フリースポットを提供している側にも大抵「自己責任で使ってください」って書いてあります。
(こういうのって、意識する人は少ないんじゃないかな、大丈夫なのかなぁ・・・と思って追記しました)


*1 Wi-Fi Allianceという団体が認定した無線LAN規格をWi-Fiと呼ぶ。「WiFi」が何の略なのかは、謎。
*2 車や飛行機でアクセスポイントを探し回る行為をウォードライビング (War Driving) /ウォーフライング(War Flying)と言います。
*3 この定期的発信情報(ビーコン)を止めるのをESSIDのステルス化という。が、他の通信から傍受できるので、暗号化通信など併せなければあまり意味は無い。
*4 Media Access Control address。製品出荷時には既に付いている一意の識別コード。
*5 2003年時点で5分で解読可能とされた。
*6 日本の研究者が2010年8月時点で7分程度で割込み成功だそうです。IEEE802.1e*7準拠の無線LAN端末ならば偽のMACアドレス情報を放り込んで(ARPキャッシュポイズニング)通信を妨害できてしまうらしい。
*7 IEEE802.1eでは、帯域や優先順位制御(QoS)の実装や、CSMA/CA方式からTDMA方式(Time Division Multiple Access)への転換が行われた。
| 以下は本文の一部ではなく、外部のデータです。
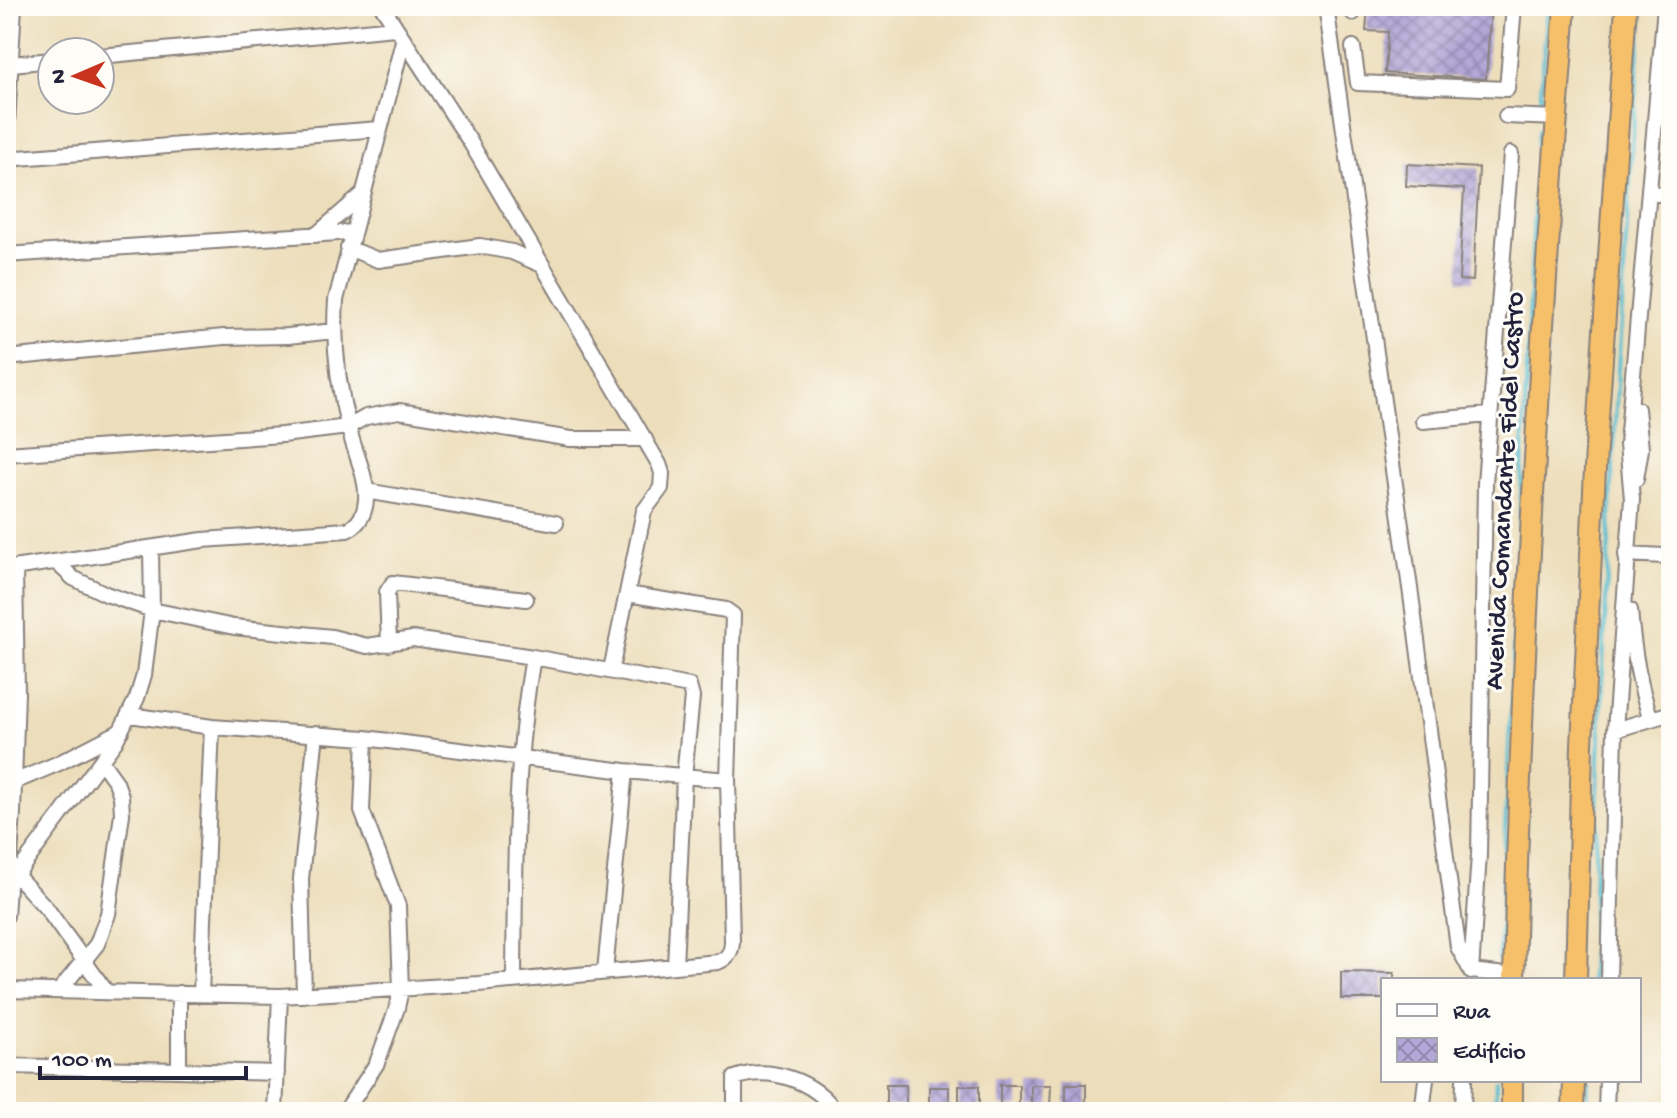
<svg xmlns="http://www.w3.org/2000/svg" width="1677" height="1118" viewBox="0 0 1677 1118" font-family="'Gochi Hand',sans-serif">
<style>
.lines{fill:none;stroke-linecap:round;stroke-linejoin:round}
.stream{stroke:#55bed2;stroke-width:4}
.building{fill:url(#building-cross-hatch)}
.minor-casing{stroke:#88807b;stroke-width:18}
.highway-casing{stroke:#88807b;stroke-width:24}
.minor{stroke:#fff;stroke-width:14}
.highway{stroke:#f6c06b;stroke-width:20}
.labels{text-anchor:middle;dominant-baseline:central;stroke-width:6;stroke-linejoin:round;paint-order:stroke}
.street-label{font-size:28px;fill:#22223b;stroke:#fdfcf7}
</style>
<defs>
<pattern id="building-cross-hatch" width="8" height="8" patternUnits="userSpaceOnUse" patternTransform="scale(2)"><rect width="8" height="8" fill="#b3a7d7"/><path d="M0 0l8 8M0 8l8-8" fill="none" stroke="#9188b0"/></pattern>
</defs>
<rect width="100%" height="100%" fill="#fdfcf7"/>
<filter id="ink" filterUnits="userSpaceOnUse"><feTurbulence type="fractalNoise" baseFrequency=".0125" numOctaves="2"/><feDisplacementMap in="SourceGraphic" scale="16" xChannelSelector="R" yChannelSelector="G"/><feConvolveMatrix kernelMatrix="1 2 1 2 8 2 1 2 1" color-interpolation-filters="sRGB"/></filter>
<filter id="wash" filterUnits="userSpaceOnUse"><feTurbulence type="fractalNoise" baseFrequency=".006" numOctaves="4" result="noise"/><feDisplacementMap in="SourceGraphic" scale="32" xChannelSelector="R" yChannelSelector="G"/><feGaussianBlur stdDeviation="1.8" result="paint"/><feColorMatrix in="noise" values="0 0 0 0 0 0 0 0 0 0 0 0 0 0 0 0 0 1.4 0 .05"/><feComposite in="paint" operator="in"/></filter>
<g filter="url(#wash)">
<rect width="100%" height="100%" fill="#eddebb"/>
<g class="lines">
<path class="stream" d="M1540,103L1548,6
M1499,961L1538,130
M1591,980C1601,655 1618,330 1642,6
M1495,1112L1496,1080
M1587,1112L1588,1080"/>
</g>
<g id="blocks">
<path class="building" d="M1368,6H1491L1486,79L1385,73L1388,32L1366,31Z
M1407,164L1479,168L1473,281L1459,280L1464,189L1406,186Z
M1341,972L1394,973V980H1383V999H1341Z
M1066,1084H1086V1105H1066Z
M886,1085H906V1106H886Z
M1000,1085H1019V1107L1000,1106Z
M1031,1085H1051L1050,1106H1031Z
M959,1086H979V1107H959Z
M929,1087H949V1108H929Z"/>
</g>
</g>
<g filter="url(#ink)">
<use href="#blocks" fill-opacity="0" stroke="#88807b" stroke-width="2"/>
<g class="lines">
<g class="minor-casing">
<path id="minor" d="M382,6L469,140L659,464L662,473L661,488L644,511L611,670
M1326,6L1411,595L1458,947L1471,971
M1353,13V6
M1353,47L1358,83L1507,89L1514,6
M100,56L395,28
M12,64L52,60
M1506,116L1557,118
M6,141L14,6
M6,159L379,129
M1649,193L1671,195
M316,235L363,194
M348,248L378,260L480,246L512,252L542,265
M6,255L353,232
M6,358L224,337L288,336L334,331
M1423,421L1489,415
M6,454L282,435L348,427L366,417L399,411L571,439H645
M1636,479L1641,449L1637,409
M366,491L556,523
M1627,561L1626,554L1664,556
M57,563L73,578L106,594L152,610L234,627L332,637L367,646L413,639L533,657L689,686L692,697L684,777L675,966
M6,569L203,540L347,530C359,525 365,513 366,500C368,478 354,451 349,429C338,387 333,343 336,300L403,41
M1630,610C1633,648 1638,683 1651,719
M389,644L387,592L393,583L526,599
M130,715L212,727L365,738L625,771L728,780
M1615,730L1671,713
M14,782L59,763L121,731
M16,875L47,909L105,990
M8,883L16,875L115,742L137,698L144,675L152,610L151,549
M6,916L13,813L17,693L15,568
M605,971L625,771
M1471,971L1514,976
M1471,972L1479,855L1485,483L1511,154
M1609,980L1615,730L1632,499L1627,444L1665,6
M514,981C515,872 514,764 533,657
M6,990L280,996L479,984L718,962C728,958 732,952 732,941L728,780L733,615L726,610L627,594
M60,990L97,944L108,914L122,814L121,796L116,782L101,761
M201,993L212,727
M304,995L301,879L316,733
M6,1066L179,1070V993
M179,1070L277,1073
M275,1112L280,996
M345,1112L377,1063L397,1008L401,989L398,906L362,811L365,738
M735,1112V1078C770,1065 815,1081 836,1112
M1422,1112L1426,1080
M1463,1112L1464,1080
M1606,1112L1607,1080"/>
</g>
<g class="highway-casing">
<path id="highway" d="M1514,980C1521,655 1541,330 1565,6
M1576,980L1582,745L1596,448L1626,6
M1512,1112V1080
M1573,1112L1574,1080"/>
</g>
<use href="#minor" class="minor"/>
<use href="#highway" class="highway"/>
</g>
</g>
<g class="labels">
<g class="street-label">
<text transform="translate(1506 491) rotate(-87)">Avenida Comandante Fidel Castro</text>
</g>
</g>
<rect width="1677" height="1118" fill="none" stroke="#fdfcf7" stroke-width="32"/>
<rect x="1381" y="978" width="260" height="104" fill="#fdfcf7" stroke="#a5a5ac" stroke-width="2"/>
<rect x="1397" y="1004" width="40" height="12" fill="#ffffff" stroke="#a5a5ac" stroke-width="2"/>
<text x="1453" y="1018" font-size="24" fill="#22223b">Rua</text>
<rect x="1397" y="1038" width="40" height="24" fill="url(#building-cross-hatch)" stroke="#a5a5ac" stroke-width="2"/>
<text x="1453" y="1058" font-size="24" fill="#22223b">Edifício</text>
<g transform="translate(76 76) rotate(268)"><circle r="38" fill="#fdfcf7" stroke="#a5a5ac" stroke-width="2"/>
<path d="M0-6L14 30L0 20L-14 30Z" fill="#c8321e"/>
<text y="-12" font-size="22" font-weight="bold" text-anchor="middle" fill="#22223b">N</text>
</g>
<path d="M40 1066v12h206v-12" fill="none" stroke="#22223b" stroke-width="4"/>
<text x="52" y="1066" font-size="24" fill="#22223b" stroke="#fdfcf7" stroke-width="6" paint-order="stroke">100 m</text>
</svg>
*8 でも、アクセスポイントやらルーターやらのアップデートって、そもそもアップデートが出ていることに気が付かなかったり手間がかかったりしますよね。いつの間にWiFi製品使っていて、いつの間に脆弱性が出て、気が付けば大変な事態に、そんなIoT時代。
*9 もっと厳密にいえば、安全な通信環境で取得した情報(Cookieとか)が、そのままフリースポット通信でも引継がれて盗聴される恐れもあるので、こまめにログアウトするとか色々な対策が要るのですが。